Word for word, retype every entry in the listing.

- [Provided entries]
- - -

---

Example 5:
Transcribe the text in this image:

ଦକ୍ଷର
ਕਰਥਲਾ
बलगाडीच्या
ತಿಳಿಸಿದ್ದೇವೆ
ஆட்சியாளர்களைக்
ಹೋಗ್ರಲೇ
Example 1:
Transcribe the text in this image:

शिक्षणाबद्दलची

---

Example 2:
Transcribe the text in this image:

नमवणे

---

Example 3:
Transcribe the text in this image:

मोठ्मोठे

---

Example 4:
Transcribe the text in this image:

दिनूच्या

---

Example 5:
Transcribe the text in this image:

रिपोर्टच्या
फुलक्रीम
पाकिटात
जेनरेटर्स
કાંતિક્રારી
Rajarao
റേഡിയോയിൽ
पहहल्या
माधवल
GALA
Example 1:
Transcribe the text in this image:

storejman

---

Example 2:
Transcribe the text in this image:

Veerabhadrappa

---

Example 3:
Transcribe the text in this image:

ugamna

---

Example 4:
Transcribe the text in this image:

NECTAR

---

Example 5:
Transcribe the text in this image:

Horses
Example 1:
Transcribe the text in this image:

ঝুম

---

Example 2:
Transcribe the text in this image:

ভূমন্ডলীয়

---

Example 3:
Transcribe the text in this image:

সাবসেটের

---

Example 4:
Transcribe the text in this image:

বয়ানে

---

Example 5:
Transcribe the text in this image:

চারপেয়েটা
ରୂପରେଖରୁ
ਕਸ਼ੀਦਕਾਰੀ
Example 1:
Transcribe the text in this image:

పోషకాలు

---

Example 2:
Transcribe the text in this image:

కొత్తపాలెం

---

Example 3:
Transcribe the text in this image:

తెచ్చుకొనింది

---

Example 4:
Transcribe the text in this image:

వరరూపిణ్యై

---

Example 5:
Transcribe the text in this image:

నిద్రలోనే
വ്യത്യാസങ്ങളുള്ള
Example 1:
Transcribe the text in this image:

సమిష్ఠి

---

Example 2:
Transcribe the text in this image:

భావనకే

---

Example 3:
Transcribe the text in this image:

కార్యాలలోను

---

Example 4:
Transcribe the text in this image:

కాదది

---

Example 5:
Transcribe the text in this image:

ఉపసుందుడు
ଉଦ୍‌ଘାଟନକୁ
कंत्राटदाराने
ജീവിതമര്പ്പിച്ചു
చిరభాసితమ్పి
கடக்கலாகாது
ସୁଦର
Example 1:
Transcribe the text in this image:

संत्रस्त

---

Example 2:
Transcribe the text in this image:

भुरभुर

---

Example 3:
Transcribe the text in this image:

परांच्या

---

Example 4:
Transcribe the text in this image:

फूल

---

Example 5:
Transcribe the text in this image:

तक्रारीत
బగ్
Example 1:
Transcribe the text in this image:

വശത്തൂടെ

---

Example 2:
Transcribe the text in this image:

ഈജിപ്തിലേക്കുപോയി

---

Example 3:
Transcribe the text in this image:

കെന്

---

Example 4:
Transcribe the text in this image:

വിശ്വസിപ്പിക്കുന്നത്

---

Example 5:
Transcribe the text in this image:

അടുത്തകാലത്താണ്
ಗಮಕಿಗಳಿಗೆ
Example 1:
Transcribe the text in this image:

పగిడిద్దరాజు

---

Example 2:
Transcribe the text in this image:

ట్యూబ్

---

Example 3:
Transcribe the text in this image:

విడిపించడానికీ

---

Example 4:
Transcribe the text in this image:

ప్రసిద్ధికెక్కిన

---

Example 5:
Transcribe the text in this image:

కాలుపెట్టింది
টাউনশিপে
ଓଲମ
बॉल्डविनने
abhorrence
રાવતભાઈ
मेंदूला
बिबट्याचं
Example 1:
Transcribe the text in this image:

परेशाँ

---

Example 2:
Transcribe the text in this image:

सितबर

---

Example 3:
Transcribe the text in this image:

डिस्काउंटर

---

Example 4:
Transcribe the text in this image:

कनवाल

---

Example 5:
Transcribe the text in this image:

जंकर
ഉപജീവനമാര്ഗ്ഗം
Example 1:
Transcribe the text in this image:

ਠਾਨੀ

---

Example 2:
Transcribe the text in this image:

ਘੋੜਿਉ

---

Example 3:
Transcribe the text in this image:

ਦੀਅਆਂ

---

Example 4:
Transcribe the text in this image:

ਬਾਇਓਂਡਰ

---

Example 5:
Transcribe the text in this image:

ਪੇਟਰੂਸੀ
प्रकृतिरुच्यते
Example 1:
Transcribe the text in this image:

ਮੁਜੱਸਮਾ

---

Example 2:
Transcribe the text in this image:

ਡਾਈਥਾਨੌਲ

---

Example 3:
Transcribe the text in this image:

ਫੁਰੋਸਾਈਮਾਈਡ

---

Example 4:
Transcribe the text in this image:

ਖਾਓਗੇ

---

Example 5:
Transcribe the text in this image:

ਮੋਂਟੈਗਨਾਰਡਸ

- - -

- [Answer to this exercise]
---

Example 5:
Transcribe the text in this image:

ଦକ୍ଷର
ਕਰਥਲਾ
बलगाडीच्या
ತಿಳಿಸಿದ್ದೇವೆ
ஆட்சியாளர்களைக்
ಹೋಗ್ರಲೇ
Example 1:
Transcribe the text in this image:

शिक्षणाबद्दलची

---

Example 2:
Transcribe the text in this image:

नमवणे

---

Example 3:
Transcribe the text in this image:

मोठ्मोठे

---

Example 4:
Transcribe the text in this image:

दिनूच्या

---

Example 5:
Transcribe the text in this image:

रिपोर्टच्या
फुलक्रीम
पाकिटात
जेनरेटर्स
કાંતિક્રારી
Rajarao
റേഡിയോയിൽ
पहहल्या
माधवल
GALA
Example 1:
Transcribe the text in this image:

storejman

---

Example 2:
Transcribe the text in this image:

Veerabhadrappa

---

Example 3:
Transcribe the text in this image:

ugamna

---

Example 4:
Transcribe the text in this image:

NECTAR

---

Example 5:
Transcribe the text in this image:

Horses
Example 1:
Transcribe the text in this image:

ঝুম

---

Example 2:
Transcribe the text in this image:

ভূমন্ডলীয়

---

Example 3:
Transcribe the text in this image:

সাবসেটের

---

Example 4:
Transcribe the text in this image:

বয়ানে

---

Example 5:
Transcribe the text in this image:

চারপেয়েটা
ରୂପରେଖରୁ
ਕਸ਼ੀਦਕਾਰੀ
Example 1:
Transcribe the text in this image:

పోషకాలు

---

Example 2:
Transcribe the text in this image:

కొత్తపాలెం

---

Example 3:
Transcribe the text in this image:

తెచ్చుకొనింది

---

Example 4:
Transcribe the text in this image:

వరరూపిణ్యై

---

Example 5:
Transcribe the text in this image:

నిద్రలోనే
വ്യത്യാസങ്ങളുള്ള
Example 1:
Transcribe the text in this image:

సమిష్ఠి

---

Example 2:
Transcribe the text in this image:

భావనకే

---

Example 3:
Transcribe the text in this image:

కార్యాలలోను

---

Example 4:
Transcribe the text in this image:

కాదది

---

Example 5:
Transcribe the text in this image:

ఉపసుందుడు
ଉଦ୍‌ଘାଟନକୁ
कंत्राटदाराने
ജീവിതമര്പ്പിച്ചു
చిరభాసితమ్పి
கடக்கலாகாது
ସୁଦର
Example 1:
Transcribe the text in this image:

संत्रस्त

---

Example 2:
Transcribe the text in this image:

भुरभुर

---

Example 3:
Transcribe the text in this image:

परांच्या

---

Example 4:
Transcribe the text in this image:

फूल

---

Example 5:
Transcribe the text in this image:

तक्रारीत
బగ్
Example 1:
Transcribe the text in this image:

വശത്തൂടെ

---

Example 2:
Transcribe the text in this image:

ഈജിപ്തിലേക്കുപോയി

---

Example 3:
Transcribe the text in this image:

കെന്

---

Example 4:
Transcribe the text in this image:

വിശ്വസിപ്പിക്കുന്നത്

---

Example 5:
Transcribe the text in this image:

അടുത്തകാലത്താണ്
ಗಮಕಿಗಳಿಗೆ
Example 1:
Transcribe the text in this image:

పగిడిద్దరాజు

---

Example 2:
Transcribe the text in this image:

ట్యూబ్

---

Example 3:
Transcribe the text in this image:

విడిపించడానికీ

---

Example 4:
Transcribe the text in this image:

ప్రసిద్ధికెక్కిన

---

Example 5:
Transcribe the text in this image:

కాలుపెట్టింది
টাউনশিপে
ଓଲମ
बॉल्डविनने
abhorrence
રાવતભાઈ
मेंदूला
बिबट्याचं
Example 1:
Transcribe the text in this image:

परेशाँ

---

Example 2:
Transcribe the text in this image:

सितबर

---

Example 3:
Transcribe the text in this image:

डिस्काउंटर

---

Example 4:
Transcribe the text in this image:

कनवाल

---

Example 5:
Transcribe the text in this image:

जंकर
ഉപജീവനമാര്ഗ്ഗം
Example 1:
Transcribe the text in this image:

ਠਾਨੀ

---

Example 2:
Transcribe the text in this image:

ਘੋੜਿਉ

---

Example 3:
Transcribe the text in this image:

ਦੀਅਆਂ

---

Example 4:
Transcribe the text in this image:

ਬਾਇਓਂਡਰ

---

Example 5:
Transcribe the text in this image:

ਪੇਟਰੂਸੀ
प्रकृतिरुच्यते
Example 1:
Transcribe the text in this image:

ਮੁਜੱਸਮਾ

---

Example 2:
Transcribe the text in this image:

ਡਾਈਥਾਨੌਲ

---

Example 3:
Transcribe the text in this image:

ਫੁਰੋਸਾਈਮਾਈਡ

---

Example 4:
Transcribe the text in this image:

ਖਾਓਗੇ

---

Example 5:
Transcribe the text in this image:

ਮੋਂਟੈਗਨਾਰਡਸ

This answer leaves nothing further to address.